The init method tells TetherTask what the schemas are for each stage. The input to the mapper is just a string representing a line of text. The output of the mapper is
a record containing two fields "key" and "value". As noted in the previous section, the names of the fields are irrelevant for determining the grouping of tuples with respect to the reduce stage. Here, we set "order" to "ignore" to tell the tethered job to ignore the "value" field when grouping tuples for processing in the reduce stage.

The final line of code initializes a member variable which will be used in our reduce function to keep track of the word counts.

The map function is pretty straightforward.

Code Block
  def map(self,record,collector):

    words=record.split()
    
    for w in words:
      logging.info("WordCountTask.Map: word={0}".format(w))
      collector.collect({"key":w,"value":1})

Since the input schema for the mapper is a string representing a line of text, all we do is split the line by spaces and output tuples (word,1) for each word.

The reduce function is

Code Block
  def reduce(self,record, collector):      
    self.psum+=record["value"]

The reduce function is invoked once for each tuple. Hadoop is responsible for ordering the tuples by the "key". So all we do is increment the value of psum to keep track of how many times we have seen a given word. In this example, we don't output any tuples in the reduce function.

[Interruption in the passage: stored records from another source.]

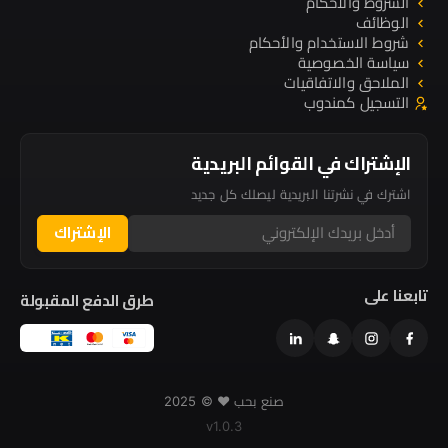
الشروط والأحكام
الوظائف
شروط الاستخدام والأحكام
سياسة الخصوصية
الملاحق والاتفاقيات
التسجيل كمندوب
الإشتراك في القوائم البريدية
اشترك في نشرتنا البريدية ليصلك كل جديد
الإشتراك
تابعنا على
طرق الدفع المقبولة
صنع بحب ❤️ © 2025
v1.0.3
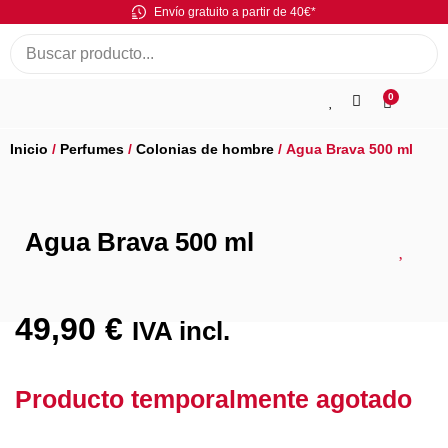
Envío gratuito a partir de 40€*
0
Inicio
/
Perfumes
/
Colonias de hombre
/ Agua Brava 500 ml
Agua Brava 500 ml
49,90
€
IVA incl.
Producto temporalmente agotado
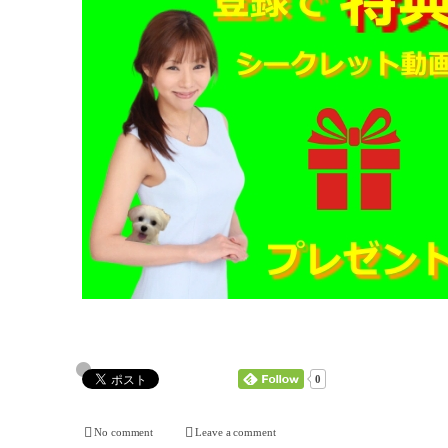
0
No comment
Leave a comment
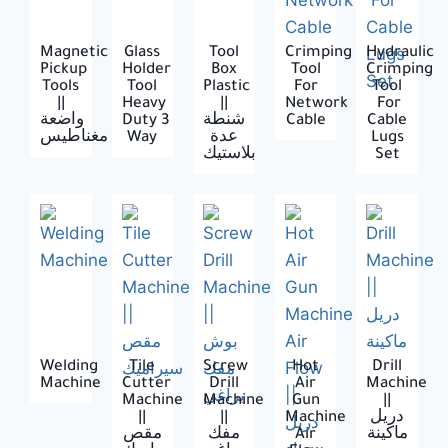
Magnetic
Glass
Tool
Crimping
Hydraulic
Pickup
Holder
Box
Tool
Crimping
Tools
Tool
Plastic
For
Tool
||
Heavy
||
Network
For
واضعة
Duty 3
شنطة
Cable
Cable
مغناطيس
Way
عدة
Lugs
بلاستيك
Set
Welding
Tile
Screw
Hot
Drill
Machine
Cutter
Drill
Air
Machine
Machine
Machine
Gun
||
||
||
Machine
دريل
مقص
مفك
Air
ماكينة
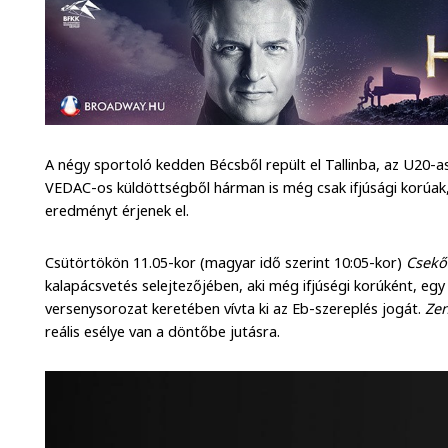
A négy sportoló kedden Bécsből repült el Tallinba, az U20-as 
VEDAC-os küldöttségből hárman is még csak ifjúsági korúak,
eredményt érjenek el.
Csütörtökön 11.05-kor (magyar idő szerint 10:05-kor)
Csekő
kalapácsvetés selejtezőjében, aki még ifjúségi korúként, eg
versenysorozat keretében vívta ki az Eb-szereplés jogát.
Zen
reális esélye van a döntőbe jutásra.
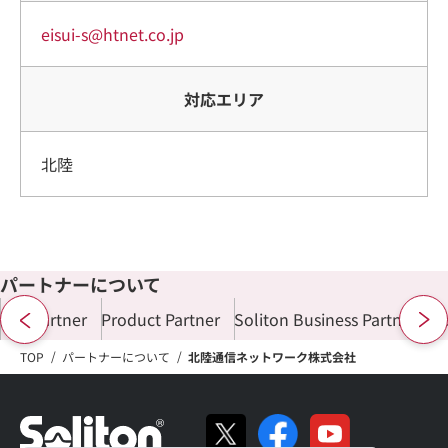
eisui-s@htnet.co.jp
対応エリア
北陸
パートナーについて
ALL Partner
Product Partner
Soliton Business Partner
Di
TOP
パートナーについて
北陸通信ネットワーク株式会社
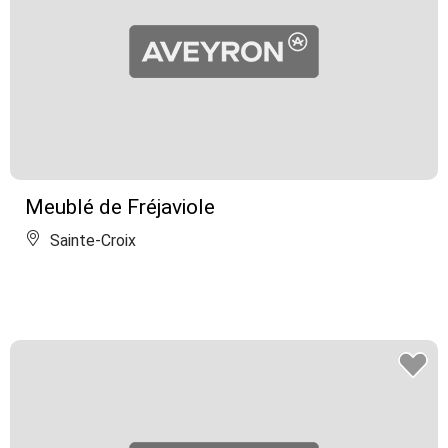
Meublé de Fréjaviole
Sainte-Croix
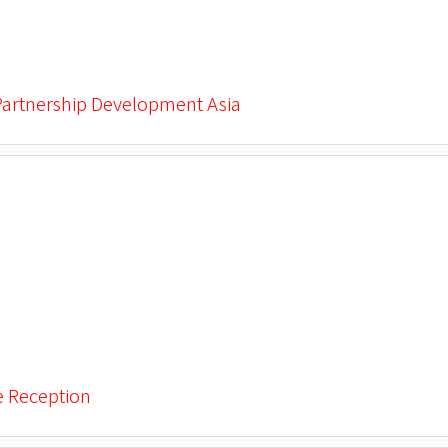
Partnership Development Asia
e Reception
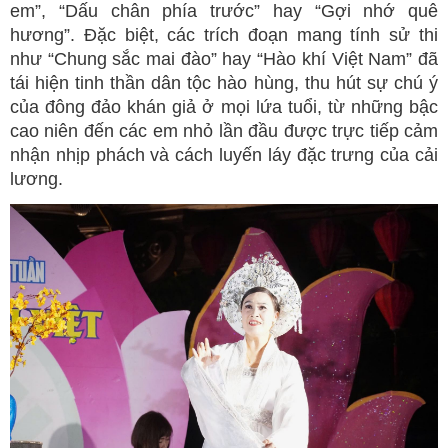
em”, “Dấu chân phía trước” hay “Gợi nhớ quê
hương”. Đặc biệt, các trích đoạn mang tính sử thi
như “Chung sắc mai đào” hay “Hào khí Việt Nam” đã
tái hiện tinh thần dân tộc hào hùng, thu hút sự chú ý
của đông đảo khán giả ở mọi lứa tuổi, từ những bậc
cao niên đến các em nhỏ lần đầu được trực tiếp cảm
nhận nhịp phách và cách luyến láy đặc trưng của cải
lương.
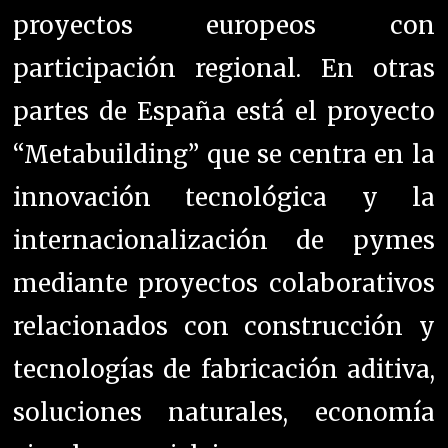
proyectos europeos con
participación regional. En otras
partes de España está el proyecto
“Metabuilding” que se centra en la
innovación tecnológica y la
internacionalización de pymes
mediante proyectos colaborativos
relacionados con construcción y
tecnologías de fabricación aditiva,
soluciones naturales, economía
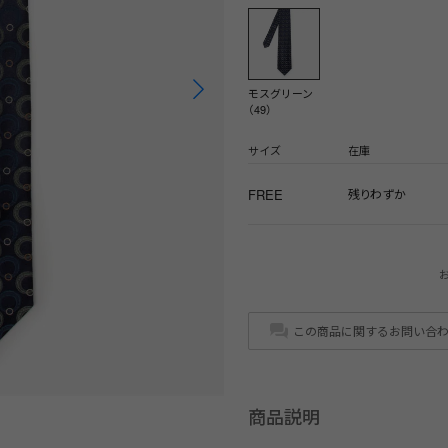
モスグリーン
（49）
サイズ
在庫
FREE
残りわずか
この商品に関するお問い合
商品説明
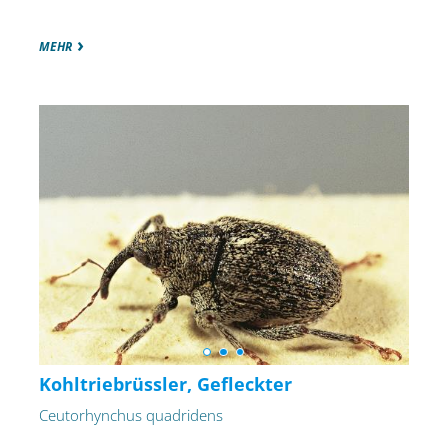
MEHR
Kohltriebrüssler, Gefleckter
Ceutorhynchus quadridens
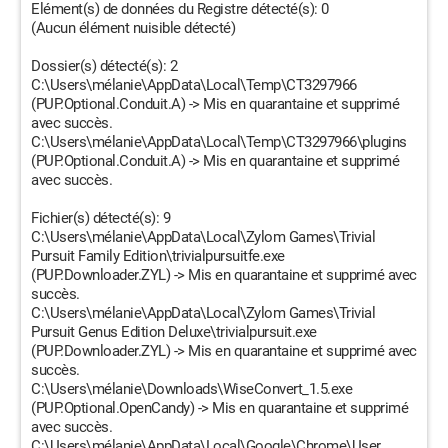
Elément(s) de données du Registre détecté(s): 0
(Aucun élément nuisible détecté)
Dossier(s) détecté(s): 2
C:\Users\mélanie\AppData\Local\Temp\CT3297966
(PUP.Optional.Conduit.A) -> Mis en quarantaine et supprimé
avec succès.
C:\Users\mélanie\AppData\Local\Temp\CT3297966\plugins
(PUP.Optional.Conduit.A) -> Mis en quarantaine et supprimé
avec succès.
Fichier(s) détecté(s): 9
C:\Users\mélanie\AppData\Local\Zylom Games\Trivial
Pursuit Family Edition\trivialpursuitfe.exe
(PUP.Downloader.ZYL) -> Mis en quarantaine et supprimé avec
succès.
C:\Users\mélanie\AppData\Local\Zylom Games\Trivial
Pursuit Genus Edition Deluxe\trivialpursuit.exe
(PUP.Downloader.ZYL) -> Mis en quarantaine et supprimé avec
succès.
C:\Users\mélanie\Downloads\WiseConvert_1.5.exe
(PUP.Optional.OpenCandy) -> Mis en quarantaine et supprimé
avec succès.
C:\Users\mélanie\AppData\Local\Google\Chrome\User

Finally we implement reduceFlush,

Code Block
  def reduceFlush(self,record, collector):
    collector.collect({"key":record["key"],"value":self.psum})
    
    #reset the sum
    self.psum=0

reduceFlush is invoked once for each group of tuples in the reduce phase. *When reduceFlush is invoked 1) reduce has already been invoked on the tuple stored in record, and b) the tuple in record is the last tuple with this key. So the next call to reduce will be on the first tuple with the next unique value for the key. In reduceFlush we output a tuple containing the current word and the current count. We then reset psum because the next time reduce is invoked it will be the first occurrence of that word.

Inspecting the output

To inspect the output of the word count map reduce job we can use the avro dump tool to dump the contents of the avro output files

Code Block
python AVROPKG/tool.py dump OUTPATH/part-00000.avro

Here AVROPKG is the path where the python avro package is installed. Typically this will be something like

Code Block
PYTHON_INSTALL_DIR/site-packages/avro

OUTPATH is the output directory specified when you submitted the tether job.